Comment travaille-t-on sur l’histoire des mots ?

Ce dictionnaire s’appuie sur des siècles de travail sur l’étymologie du français, sur la formation des mots, et en cela c’est un hommage aussi rendu à la science française. Il englobe toutes les étymologies, ce qui est une autre façon de voir l’histoire avant l’apparition du mot français. Les 1 000 ans de langue française sont ainsi précédés par 2 500 ans de langue latine, 3 000 ans de langue grecque, et plus encore puisque nos étymologies remontent, quand c’est possible et validé, jusqu’à l’indo-européen. Cela inscrit la pensée française dans la pensée européenne.

Qu’est-ce que l’histoire d’un mot apporte à sa compréhension ?

Elle résout la contradiction interne entre le sens originel du mot depuis son apparition dans le premier texte connu dans une langue qui est souvent pour nous le latin, ou toute autre langue, y compris les anglicismes les plus récents, et le sens actuel, en incluant des choses imprévisibles qui sont des métaphores, des figurés, des métonymies, des locutions dont la signification d’origine est oubliée. Elle permet une sorte de synthèse d’une rationalité qui n’est pas logique, mais socioculturelle et représentable mieux qu’autrement par le déroulement chronologique des faits. Par exemple, la famille de mots scientifiques en "psycho" ou en "bio" qui ont gigantesquement augmenté depuis trente ans, on la comprend mieux quand on a les premiers mots de ces formations-là, qui généralement viennent de composés latins et grecs qui préexistaient.

Dans un document de présentation, vous rendez aussi hommage à Gallica, la base de textes numérisés de la BNF.

Gallica m’a rendu des services en général, mais surtout entre le milieu du XVIIIe siècle et le milieu du XXe siècle. Dans cette zone chronologique, on trouve environ 400 000 textes en version intégrale. Vous imaginez que la totalité des journaux du XIXe, ça donne un éclairage sur l’usage des mots à l’époque qui est bien plus riche et précis que celui des dictionnaires. J’ai pu aussi faire des découvertes amusantes. Par exemple, le "pare-brise" existait avant l’automobile et était une sorte d’éventail pour protéger les dames des vents coulis. Il y a aussi "palace", un anglicisme venant du nom d’hôtels de la côte d’Azur.

Les bases de données, et tous les contenus disponibles sur Internet, permettent-ils d’approcher de l’exhaustivité dont peut rêver un lexicographe ?

Pour un linguiste ou un philologue, c’est une illusion, l’exhaustivité est inatteignable.
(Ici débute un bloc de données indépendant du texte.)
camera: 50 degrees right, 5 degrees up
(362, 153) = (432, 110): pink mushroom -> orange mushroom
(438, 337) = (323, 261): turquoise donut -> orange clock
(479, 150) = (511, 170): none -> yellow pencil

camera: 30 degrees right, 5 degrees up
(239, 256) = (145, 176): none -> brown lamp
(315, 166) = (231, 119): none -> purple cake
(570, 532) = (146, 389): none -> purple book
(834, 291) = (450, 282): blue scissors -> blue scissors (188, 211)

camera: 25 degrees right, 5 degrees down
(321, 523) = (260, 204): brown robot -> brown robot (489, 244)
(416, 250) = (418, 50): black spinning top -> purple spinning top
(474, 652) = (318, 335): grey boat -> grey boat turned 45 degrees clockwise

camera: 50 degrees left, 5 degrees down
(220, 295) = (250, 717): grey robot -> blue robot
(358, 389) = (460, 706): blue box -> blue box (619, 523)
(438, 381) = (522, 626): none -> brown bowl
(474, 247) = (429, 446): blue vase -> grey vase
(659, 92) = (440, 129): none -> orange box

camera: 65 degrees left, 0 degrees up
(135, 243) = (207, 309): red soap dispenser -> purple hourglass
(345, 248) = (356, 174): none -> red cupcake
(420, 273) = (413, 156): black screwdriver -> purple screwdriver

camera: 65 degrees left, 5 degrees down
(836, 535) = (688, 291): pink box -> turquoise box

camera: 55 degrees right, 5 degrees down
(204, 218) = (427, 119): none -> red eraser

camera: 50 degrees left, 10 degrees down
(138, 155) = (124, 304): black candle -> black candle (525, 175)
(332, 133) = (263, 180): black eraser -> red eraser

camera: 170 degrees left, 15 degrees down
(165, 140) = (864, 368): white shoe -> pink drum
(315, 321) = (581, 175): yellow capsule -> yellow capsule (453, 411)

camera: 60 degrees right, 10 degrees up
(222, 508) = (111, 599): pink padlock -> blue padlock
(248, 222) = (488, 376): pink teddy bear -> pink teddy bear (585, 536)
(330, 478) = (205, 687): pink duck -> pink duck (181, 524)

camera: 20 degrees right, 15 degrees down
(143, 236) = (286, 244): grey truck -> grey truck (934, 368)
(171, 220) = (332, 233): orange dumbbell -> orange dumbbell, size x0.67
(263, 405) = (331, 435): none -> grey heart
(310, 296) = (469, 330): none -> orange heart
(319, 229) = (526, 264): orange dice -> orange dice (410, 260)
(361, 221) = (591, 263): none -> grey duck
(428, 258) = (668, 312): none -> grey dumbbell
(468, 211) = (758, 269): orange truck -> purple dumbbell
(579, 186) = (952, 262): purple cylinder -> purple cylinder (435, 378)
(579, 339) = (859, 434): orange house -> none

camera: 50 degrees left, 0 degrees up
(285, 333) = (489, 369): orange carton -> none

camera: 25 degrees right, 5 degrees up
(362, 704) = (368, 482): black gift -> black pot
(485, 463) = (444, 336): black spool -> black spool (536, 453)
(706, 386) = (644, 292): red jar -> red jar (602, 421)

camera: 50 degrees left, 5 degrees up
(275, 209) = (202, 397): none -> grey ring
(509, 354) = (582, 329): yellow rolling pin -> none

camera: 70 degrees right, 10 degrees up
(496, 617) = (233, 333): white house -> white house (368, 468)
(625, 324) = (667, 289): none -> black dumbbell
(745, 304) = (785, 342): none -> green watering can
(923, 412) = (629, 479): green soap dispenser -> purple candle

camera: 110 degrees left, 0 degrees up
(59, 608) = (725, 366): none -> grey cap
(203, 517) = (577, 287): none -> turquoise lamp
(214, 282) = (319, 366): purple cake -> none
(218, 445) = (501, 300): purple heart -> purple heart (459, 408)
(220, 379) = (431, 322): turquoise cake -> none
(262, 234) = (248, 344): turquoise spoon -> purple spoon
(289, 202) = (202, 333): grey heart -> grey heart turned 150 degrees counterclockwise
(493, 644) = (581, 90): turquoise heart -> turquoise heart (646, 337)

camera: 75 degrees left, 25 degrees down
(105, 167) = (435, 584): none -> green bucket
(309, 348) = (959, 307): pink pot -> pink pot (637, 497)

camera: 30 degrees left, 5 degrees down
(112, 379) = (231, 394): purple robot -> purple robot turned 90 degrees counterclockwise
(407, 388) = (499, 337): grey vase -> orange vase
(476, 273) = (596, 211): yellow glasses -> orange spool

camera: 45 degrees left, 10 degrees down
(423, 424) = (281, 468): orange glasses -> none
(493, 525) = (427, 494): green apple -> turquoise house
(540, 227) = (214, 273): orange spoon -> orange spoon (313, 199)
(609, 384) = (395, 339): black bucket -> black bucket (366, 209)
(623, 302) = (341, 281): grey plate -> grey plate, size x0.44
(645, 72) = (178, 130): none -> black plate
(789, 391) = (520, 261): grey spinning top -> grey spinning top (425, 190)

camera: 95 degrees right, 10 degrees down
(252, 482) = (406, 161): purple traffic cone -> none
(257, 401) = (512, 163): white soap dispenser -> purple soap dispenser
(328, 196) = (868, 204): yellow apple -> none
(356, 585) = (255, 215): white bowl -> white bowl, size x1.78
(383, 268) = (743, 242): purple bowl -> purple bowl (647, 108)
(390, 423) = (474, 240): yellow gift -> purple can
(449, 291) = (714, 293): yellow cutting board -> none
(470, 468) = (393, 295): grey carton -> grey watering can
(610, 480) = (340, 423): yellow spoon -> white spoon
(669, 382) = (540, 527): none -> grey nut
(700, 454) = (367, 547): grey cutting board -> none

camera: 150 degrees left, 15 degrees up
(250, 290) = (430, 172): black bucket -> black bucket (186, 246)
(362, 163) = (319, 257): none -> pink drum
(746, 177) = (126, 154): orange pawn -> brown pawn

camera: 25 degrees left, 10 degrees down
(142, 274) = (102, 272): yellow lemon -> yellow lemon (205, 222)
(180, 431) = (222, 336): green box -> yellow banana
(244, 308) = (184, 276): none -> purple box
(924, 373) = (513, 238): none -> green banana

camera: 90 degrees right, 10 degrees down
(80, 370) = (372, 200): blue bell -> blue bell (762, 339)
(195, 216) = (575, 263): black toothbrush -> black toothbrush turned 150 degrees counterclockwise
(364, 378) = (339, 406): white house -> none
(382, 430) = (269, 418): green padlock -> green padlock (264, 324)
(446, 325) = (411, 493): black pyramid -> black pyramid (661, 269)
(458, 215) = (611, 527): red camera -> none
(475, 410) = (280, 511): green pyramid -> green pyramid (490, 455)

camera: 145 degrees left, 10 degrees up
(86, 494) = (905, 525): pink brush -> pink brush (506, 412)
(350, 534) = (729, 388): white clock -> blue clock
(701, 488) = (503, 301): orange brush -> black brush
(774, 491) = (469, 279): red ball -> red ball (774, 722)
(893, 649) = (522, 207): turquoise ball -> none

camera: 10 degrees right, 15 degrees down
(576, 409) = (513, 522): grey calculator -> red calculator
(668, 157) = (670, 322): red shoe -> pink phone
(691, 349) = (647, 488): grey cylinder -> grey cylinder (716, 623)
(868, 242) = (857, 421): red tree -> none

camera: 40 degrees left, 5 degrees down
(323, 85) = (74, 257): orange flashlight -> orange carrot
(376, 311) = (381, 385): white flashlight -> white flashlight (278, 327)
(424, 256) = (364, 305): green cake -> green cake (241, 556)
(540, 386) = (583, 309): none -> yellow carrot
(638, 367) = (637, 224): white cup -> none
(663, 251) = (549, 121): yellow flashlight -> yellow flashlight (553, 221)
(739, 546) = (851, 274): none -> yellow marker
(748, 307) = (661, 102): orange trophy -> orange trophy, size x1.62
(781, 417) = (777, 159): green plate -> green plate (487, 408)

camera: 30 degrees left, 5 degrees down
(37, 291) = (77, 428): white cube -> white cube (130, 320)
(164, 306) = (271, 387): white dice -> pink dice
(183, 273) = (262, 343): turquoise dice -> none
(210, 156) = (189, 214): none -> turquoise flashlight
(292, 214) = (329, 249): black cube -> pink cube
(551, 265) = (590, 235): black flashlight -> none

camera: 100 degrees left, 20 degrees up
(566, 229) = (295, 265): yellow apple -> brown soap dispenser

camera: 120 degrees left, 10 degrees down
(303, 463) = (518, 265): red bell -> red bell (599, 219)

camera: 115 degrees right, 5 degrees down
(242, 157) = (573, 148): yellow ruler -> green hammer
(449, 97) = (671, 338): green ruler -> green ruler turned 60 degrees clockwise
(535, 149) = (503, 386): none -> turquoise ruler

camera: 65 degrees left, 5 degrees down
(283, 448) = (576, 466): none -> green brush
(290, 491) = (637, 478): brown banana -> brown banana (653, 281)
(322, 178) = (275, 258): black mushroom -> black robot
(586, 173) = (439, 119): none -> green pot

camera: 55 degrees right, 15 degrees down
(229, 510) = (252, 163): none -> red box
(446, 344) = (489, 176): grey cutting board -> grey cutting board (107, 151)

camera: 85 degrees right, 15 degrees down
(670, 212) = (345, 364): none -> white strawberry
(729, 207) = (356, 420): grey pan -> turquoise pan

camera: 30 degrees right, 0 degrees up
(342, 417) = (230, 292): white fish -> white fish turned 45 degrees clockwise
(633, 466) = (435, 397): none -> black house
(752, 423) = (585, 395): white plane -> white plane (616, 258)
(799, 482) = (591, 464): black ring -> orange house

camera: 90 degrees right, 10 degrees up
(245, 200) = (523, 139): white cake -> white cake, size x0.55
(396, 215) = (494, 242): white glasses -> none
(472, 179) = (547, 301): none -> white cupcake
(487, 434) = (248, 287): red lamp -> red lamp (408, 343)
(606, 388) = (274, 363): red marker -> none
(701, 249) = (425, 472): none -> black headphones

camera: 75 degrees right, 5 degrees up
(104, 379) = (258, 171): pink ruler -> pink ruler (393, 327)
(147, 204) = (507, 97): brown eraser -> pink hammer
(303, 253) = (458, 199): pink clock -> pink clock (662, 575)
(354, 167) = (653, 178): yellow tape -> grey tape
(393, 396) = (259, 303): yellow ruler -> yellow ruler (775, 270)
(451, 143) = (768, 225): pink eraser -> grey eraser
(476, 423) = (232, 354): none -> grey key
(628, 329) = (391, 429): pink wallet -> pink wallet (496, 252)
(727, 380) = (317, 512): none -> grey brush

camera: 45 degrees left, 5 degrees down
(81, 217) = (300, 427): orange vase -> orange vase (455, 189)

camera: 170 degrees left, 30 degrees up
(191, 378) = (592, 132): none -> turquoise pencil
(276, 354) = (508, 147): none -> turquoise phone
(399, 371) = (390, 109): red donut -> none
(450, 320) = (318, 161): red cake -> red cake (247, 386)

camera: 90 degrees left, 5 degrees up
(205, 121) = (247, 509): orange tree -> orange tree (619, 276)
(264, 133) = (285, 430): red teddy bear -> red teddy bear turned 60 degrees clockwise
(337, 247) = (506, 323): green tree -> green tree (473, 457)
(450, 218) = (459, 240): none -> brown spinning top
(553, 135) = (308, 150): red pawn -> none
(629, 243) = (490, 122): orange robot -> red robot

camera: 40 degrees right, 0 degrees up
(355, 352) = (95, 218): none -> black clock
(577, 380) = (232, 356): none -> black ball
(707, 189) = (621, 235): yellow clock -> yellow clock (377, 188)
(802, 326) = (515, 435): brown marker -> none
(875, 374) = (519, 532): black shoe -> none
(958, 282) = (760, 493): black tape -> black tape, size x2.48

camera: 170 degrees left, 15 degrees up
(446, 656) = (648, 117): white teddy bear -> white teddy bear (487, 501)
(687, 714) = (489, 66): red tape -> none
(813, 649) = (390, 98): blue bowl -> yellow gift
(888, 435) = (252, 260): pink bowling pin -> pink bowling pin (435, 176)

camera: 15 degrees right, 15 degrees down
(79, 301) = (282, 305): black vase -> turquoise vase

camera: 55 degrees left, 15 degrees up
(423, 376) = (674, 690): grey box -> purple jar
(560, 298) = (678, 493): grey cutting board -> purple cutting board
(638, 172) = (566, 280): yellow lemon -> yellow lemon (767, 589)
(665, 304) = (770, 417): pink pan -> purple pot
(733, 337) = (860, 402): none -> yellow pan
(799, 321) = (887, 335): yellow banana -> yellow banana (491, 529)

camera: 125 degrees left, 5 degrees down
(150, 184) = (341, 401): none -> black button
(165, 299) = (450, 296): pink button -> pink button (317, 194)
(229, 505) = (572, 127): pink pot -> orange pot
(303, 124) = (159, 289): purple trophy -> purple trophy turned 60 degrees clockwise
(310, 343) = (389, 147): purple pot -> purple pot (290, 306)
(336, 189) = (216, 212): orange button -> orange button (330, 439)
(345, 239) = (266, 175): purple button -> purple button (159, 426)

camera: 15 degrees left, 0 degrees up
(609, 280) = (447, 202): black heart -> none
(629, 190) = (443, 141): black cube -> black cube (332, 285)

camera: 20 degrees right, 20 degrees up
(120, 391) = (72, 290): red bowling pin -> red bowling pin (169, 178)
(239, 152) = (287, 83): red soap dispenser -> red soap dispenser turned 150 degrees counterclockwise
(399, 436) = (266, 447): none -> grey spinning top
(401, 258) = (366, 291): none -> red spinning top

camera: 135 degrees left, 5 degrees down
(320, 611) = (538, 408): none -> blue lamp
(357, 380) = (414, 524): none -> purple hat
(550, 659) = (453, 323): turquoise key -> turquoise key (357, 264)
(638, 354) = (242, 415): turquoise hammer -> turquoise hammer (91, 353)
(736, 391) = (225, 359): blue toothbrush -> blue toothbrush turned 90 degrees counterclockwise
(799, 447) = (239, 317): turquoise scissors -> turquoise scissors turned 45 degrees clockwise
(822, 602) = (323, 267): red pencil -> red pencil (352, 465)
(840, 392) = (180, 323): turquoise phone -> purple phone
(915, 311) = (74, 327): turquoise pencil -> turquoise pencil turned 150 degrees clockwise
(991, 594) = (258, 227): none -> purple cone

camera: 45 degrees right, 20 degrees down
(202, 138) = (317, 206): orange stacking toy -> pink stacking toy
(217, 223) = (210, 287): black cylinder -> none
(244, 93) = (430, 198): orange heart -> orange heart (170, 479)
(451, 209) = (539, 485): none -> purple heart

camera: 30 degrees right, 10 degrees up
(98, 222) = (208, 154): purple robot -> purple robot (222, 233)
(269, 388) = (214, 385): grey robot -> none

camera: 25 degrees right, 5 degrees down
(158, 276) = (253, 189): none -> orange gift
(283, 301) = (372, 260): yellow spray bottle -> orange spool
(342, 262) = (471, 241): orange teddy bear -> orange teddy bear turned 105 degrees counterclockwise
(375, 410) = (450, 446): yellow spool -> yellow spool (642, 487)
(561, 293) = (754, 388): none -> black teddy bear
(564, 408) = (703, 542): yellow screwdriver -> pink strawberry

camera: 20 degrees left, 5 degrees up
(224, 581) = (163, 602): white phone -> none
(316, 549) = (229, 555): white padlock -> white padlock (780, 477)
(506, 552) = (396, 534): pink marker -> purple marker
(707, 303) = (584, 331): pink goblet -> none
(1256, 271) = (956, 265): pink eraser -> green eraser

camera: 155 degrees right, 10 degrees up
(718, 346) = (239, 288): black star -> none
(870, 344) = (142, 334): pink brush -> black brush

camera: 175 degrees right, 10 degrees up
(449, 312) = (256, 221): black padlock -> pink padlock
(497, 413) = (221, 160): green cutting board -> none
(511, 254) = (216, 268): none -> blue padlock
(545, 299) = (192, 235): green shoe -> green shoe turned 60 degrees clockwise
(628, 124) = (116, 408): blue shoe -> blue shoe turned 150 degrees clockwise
Les réalisations concrè-tes d’une langue comme le français, ou de toute autre langue de culture, forment un ensemble tellement désordonné et important quantitativement qu’on ne peut pas rêver de le maîtriser totalement.

Les impératifs techniques ou de marché vous empêchent-ils de concrétiser certains projets ?

Je ne vais pas attaquer les conditions de marché parce que les raisons qui m’empêchent de faire certaines choses que je souhaiterais tiennent beaucoup plus de la biologie.

Au vu de vos nombreuses publications en plus des dictionnaires, dans l’édition et la presse, vous devez pourtant dormir très peu ?

Je dors beaucoup, au contraire ! Je marche sur deux béquilles, le sommeil et le travail. Si je ne dormais pas beaucoup je ne tiendrais pas. J’écris vite, et toujours à la main, je suis bien plus efficace qu’avec un clavier. Je fais ensuite saisir mes textes à l’extérieur, car je ne veux pas abandonner l’écriture manuelle.